Saved entries
══════════════════════════════

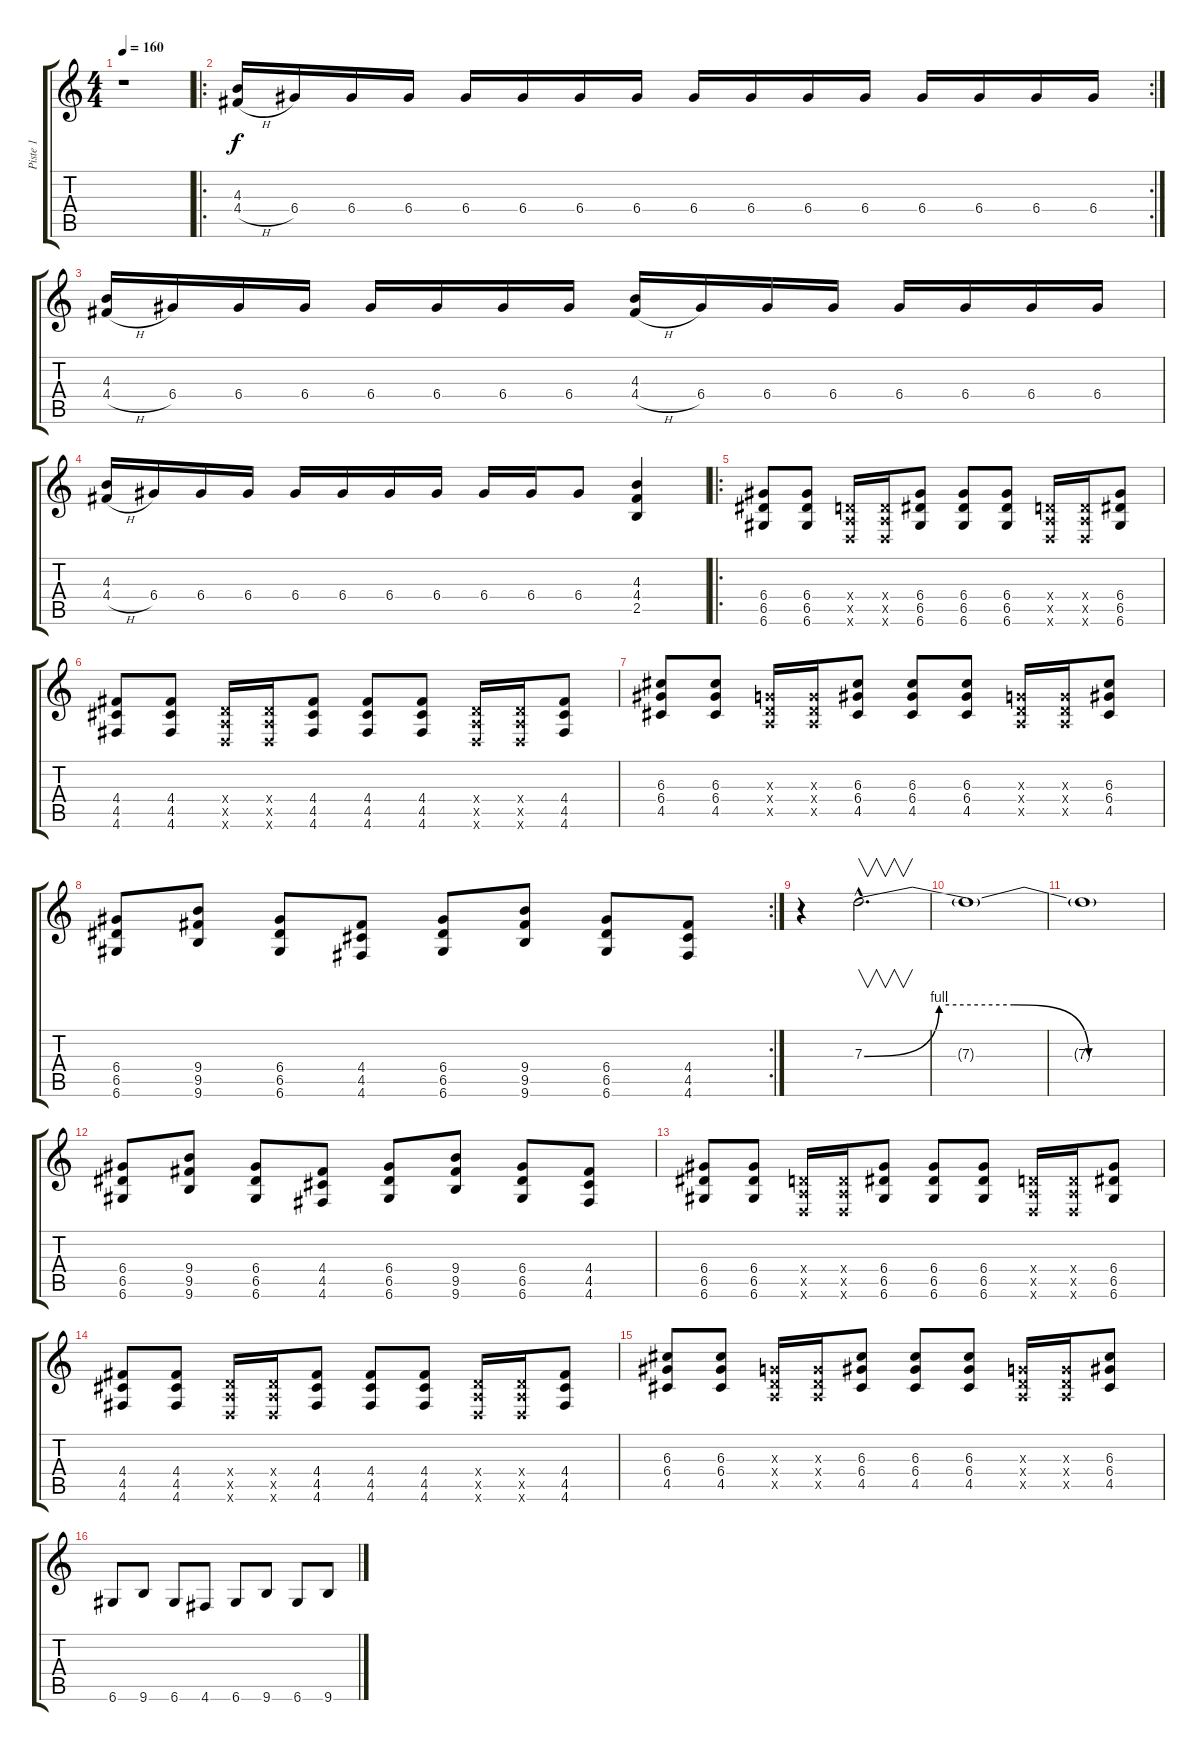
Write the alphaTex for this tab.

\track ("Piste 1" "Piste 1") {instrument distortionguitar}
\staff {score tabs}
\tuning (E4 B3 G3 D3 A2 D2) {hide}
\ts (4 4)
\tempo 160
\clef g2
\ks c
r.1{dy f instrument distortionguitar} |
\ro
\rc 2
(4.3 4.4{h}).16 6.4.16 6.4.16 6.4.16 6.4.16 6.4.16 6.4.16 6.4.16 6.4.16 6.4.16 6.4.16 6.4.16 6.4.16 6.4.16 6.4.16 6.4.16 |
(4.3 4.4{h}).16 6.4.16 6.4.16 6.4.16 6.4.16 6.4.16 6.4.16 6.4.16 (4.3 4.4{h}).16 6.4.16 6.4.16 6.4.16 6.4.16 6.4.16 6.4.16 6.4.16 |
(4.3 4.4{h}).16 6.4.16 6.4.16 6.4.16 6.4.16 6.4.16 6.4.16 6.4.16 6.4.16 6.4.16 6.4.8 (4.3 4.4 2.5).4 |
\ro
(6.4 6.5 6.6).8 (6.4 6.5 6.6).8 (0.4{x} 0.5{x} 0.6{x}).16 (0.4{x} 0.5{x} 0.6{x}).16 (6.4 6.5 6.6).8 (6.4 6.5 6.6).8 (6.4 6.5 6.6).8 (0.4{x} 0.5{x} 0.6{x}).16 (0.4{x} 0.5{x} 0.6{x}).16 (6.4 6.5 6.6).8 |
(4.4 4.5 4.6).8 (4.4 4.5 4.6).8 (0.4{x} 0.5{x} 0.6{x}).16 (0.4{x} 0.5{x} 0.6{x}).16 (4.4 4.5 4.6).8 (4.4 4.5 4.6).8 (4.4 4.5 4.6).8 (0.4{x} 0.5{x} 0.6{x}).16 (0.4{x} 0.5{x} 0.6{x}).16 (4.4 4.5 4.6).8 |
(6.3 6.4 4.5).8 (6.3 6.4 4.5).8 (0.3{x} 0.4{x} 0.5{x}).16 (0.3{x} 0.4{x} 0.5{x}).16 (6.3 6.4 4.5).8 (6.3 6.4 4.5).8 (6.3 6.4 4.5).8 (0.3{x} 0.4{x} 0.5{x}).16 (0.3{x} 0.4{x} 0.5{x}).16 (6.3 6.4 4.5).8 |
\rc 2
(6.4 6.5 6.6).8 (9.4 9.5 9.6).8 (6.4 6.5 6.6).8 (4.4 4.5 4.6).8 (6.4 6.5 6.6).8 (9.4 9.5 9.6).8 (6.4 6.5 6.6).8 (4.4 4.5 4.6).8 |
r.4 7.3{be (custom 0 0 15 4 30 4 45 0 60 0) hac}.2{v d} |
7.3{t}.1 |
7.3{t}.1 |
(6.4 6.5 6.6).8 (9.4 9.5 9.6).8 (6.4 6.5 6.6).8 (4.4 4.5 4.6).8 (6.4 6.5 6.6).8 (9.4 9.5 9.6).8 (6.4 6.5 6.6).8 (4.4 4.5 4.6).8 |
(6.4 6.5 6.6).8 (6.4 6.5 6.6).8 (0.4{x} 0.5{x} 0.6{x}).16 (0.4{x} 0.5{x} 0.6{x}).16 (6.4 6.5 6.6).8 (6.4 6.5 6.6).8 (6.4 6.5 6.6).8 (0.4{x} 0.5{x} 0.6{x}).16 (0.4{x} 0.5{x} 0.6{x}).16 (6.4 6.5 6.6).8 |
(4.4 4.5 4.6).8 (4.4 4.5 4.6).8 (0.4{x} 0.5{x} 0.6{x}).16 (0.4{x} 0.5{x} 0.6{x}).16 (4.4 4.5 4.6).8 (4.4 4.5 4.6).8 (4.4 4.5 4.6).8 (0.4{x} 0.5{x} 0.6{x}).16 (0.4{x} 0.5{x} 0.6{x}).16 (4.4 4.5 4.6).8 |
(6.3 6.4 4.5).8 (6.3 6.4 4.5).8 (0.3{x} 0.4{x} 0.5{x}).16 (0.3{x} 0.4{x} 0.5{x}).16 (6.3 6.4 4.5).8 (6.3 6.4 4.5).8 (6.3 6.4 4.5).8 (0.3{x} 0.4{x} 0.5{x}).16 (0.3{x} 0.4{x} 0.5{x}).16 (6.3 6.4 4.5).8 |
6.6.8{instrument distortionguitar} 9.6.8 6.6.8 4.6.8 6.6.8 9.6.8 6.6.8 9.6.8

══════════════════════════════

SET TASK >>
Edit the records so that each "distortionguitar" becomes "overdrivenguitar" and nothing else changes. Leave the pictures out of your answer.

RIGHT ANSWER >>
Write the alphaTex for this tab.

\track ("Piste 1" "Piste 1") {instrument overdrivenguitar}
\staff {score tabs}
\tuning (E4 B3 G3 D3 A2 D2) {hide}
\ts (4 4)
\tempo 160
\clef g2
\ks c
r.1{dy f instrument overdrivenguitar} |
\ro
\rc 2
(4.3 4.4{h}).16 6.4.16 6.4.16 6.4.16 6.4.16 6.4.16 6.4.16 6.4.16 6.4.16 6.4.16 6.4.16 6.4.16 6.4.16 6.4.16 6.4.16 6.4.16 |
(4.3 4.4{h}).16 6.4.16 6.4.16 6.4.16 6.4.16 6.4.16 6.4.16 6.4.16 (4.3 4.4{h}).16 6.4.16 6.4.16 6.4.16 6.4.16 6.4.16 6.4.16 6.4.16 |
(4.3 4.4{h}).16 6.4.16 6.4.16 6.4.16 6.4.16 6.4.16 6.4.16 6.4.16 6.4.16 6.4.16 6.4.8 (4.3 4.4 2.5).4 |
\ro
(6.4 6.5 6.6).8 (6.4 6.5 6.6).8 (0.4{x} 0.5{x} 0.6{x}).16 (0.4{x} 0.5{x} 0.6{x}).16 (6.4 6.5 6.6).8 (6.4 6.5 6.6).8 (6.4 6.5 6.6).8 (0.4{x} 0.5{x} 0.6{x}).16 (0.4{x} 0.5{x} 0.6{x}).16 (6.4 6.5 6.6).8 |
(4.4 4.5 4.6).8 (4.4 4.5 4.6).8 (0.4{x} 0.5{x} 0.6{x}).16 (0.4{x} 0.5{x} 0.6{x}).16 (4.4 4.5 4.6).8 (4.4 4.5 4.6).8 (4.4 4.5 4.6).8 (0.4{x} 0.5{x} 0.6{x}).16 (0.4{x} 0.5{x} 0.6{x}).16 (4.4 4.5 4.6).8 |
(6.3 6.4 4.5).8 (6.3 6.4 4.5).8 (0.3{x} 0.4{x} 0.5{x}).16 (0.3{x} 0.4{x} 0.5{x}).16 (6.3 6.4 4.5).8 (6.3 6.4 4.5).8 (6.3 6.4 4.5).8 (0.3{x} 0.4{x} 0.5{x}).16 (0.3{x} 0.4{x} 0.5{x}).16 (6.3 6.4 4.5).8 |
\rc 2
(6.4 6.5 6.6).8 (9.4 9.5 9.6).8 (6.4 6.5 6.6).8 (4.4 4.5 4.6).8 (6.4 6.5 6.6).8 (9.4 9.5 9.6).8 (6.4 6.5 6.6).8 (4.4 4.5 4.6).8 |
r.4 7.3{be (custom 0 0 15 4 30 4 45 0 60 0) hac}.2{v d} |
7.3{t}.1 |
7.3{t}.1 |
(6.4 6.5 6.6).8 (9.4 9.5 9.6).8 (6.4 6.5 6.6).8 (4.4 4.5 4.6).8 (6.4 6.5 6.6).8 (9.4 9.5 9.6).8 (6.4 6.5 6.6).8 (4.4 4.5 4.6).8 |
(6.4 6.5 6.6).8 (6.4 6.5 6.6).8 (0.4{x} 0.5{x} 0.6{x}).16 (0.4{x} 0.5{x} 0.6{x}).16 (6.4 6.5 6.6).8 (6.4 6.5 6.6).8 (6.4 6.5 6.6).8 (0.4{x} 0.5{x} 0.6{x}).16 (0.4{x} 0.5{x} 0.6{x}).16 (6.4 6.5 6.6).8 |
(4.4 4.5 4.6).8 (4.4 4.5 4.6).8 (0.4{x} 0.5{x} 0.6{x}).16 (0.4{x} 0.5{x} 0.6{x}).16 (4.4 4.5 4.6).8 (4.4 4.5 4.6).8 (4.4 4.5 4.6).8 (0.4{x} 0.5{x} 0.6{x}).16 (0.4{x} 0.5{x} 0.6{x}).16 (4.4 4.5 4.6).8 |
(6.3 6.4 4.5).8 (6.3 6.4 4.5).8 (0.3{x} 0.4{x} 0.5{x}).16 (0.3{x} 0.4{x} 0.5{x}).16 (6.3 6.4 4.5).8 (6.3 6.4 4.5).8 (6.3 6.4 4.5).8 (0.3{x} 0.4{x} 0.5{x}).16 (0.3{x} 0.4{x} 0.5{x}).16 (6.3 6.4 4.5).8 |
6.6.8{instrument overdrivenguitar} 9.6.8 6.6.8 4.6.8 6.6.8 9.6.8 6.6.8 9.6.8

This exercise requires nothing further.